PROBLEM TO WORK ON =>
Word for word, repeat each of the records below.

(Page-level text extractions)
+ + + + + + +
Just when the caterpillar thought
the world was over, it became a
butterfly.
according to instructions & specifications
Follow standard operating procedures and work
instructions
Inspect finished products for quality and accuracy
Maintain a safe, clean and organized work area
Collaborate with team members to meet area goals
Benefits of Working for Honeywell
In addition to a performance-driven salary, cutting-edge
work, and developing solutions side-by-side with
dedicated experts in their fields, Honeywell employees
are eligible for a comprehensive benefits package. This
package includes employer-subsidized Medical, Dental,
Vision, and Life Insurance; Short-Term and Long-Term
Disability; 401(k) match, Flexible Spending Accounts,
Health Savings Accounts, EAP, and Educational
+ + + + + + +
ANSWER FOR THIS EXERCISE =>
Just when the caterpillar thought
the world was over, it became a
butterfly.
according to instructions & specifications
Follow standard operating procedures and work
instructions
Inspect finished products for quality and accuracy
Maintain a safe, clean and organized work area
Collaborate with team members to meet area goals
Benefits of Working for Honeywell
In addition to a performance-driven salary, cutting-edge
work, and developing solutions side-by-side with
dedicated experts in their fields, Honeywell employees
are eligible for a comprehensive benefits package. This
package includes employer-subsidized Medical, Dental,
Vision, and Life Insurance; Short-Term and Long-Term
Disability; 401(k) match, Flexible Spending Accounts,
Health Savings Accounts, EAP, and Educational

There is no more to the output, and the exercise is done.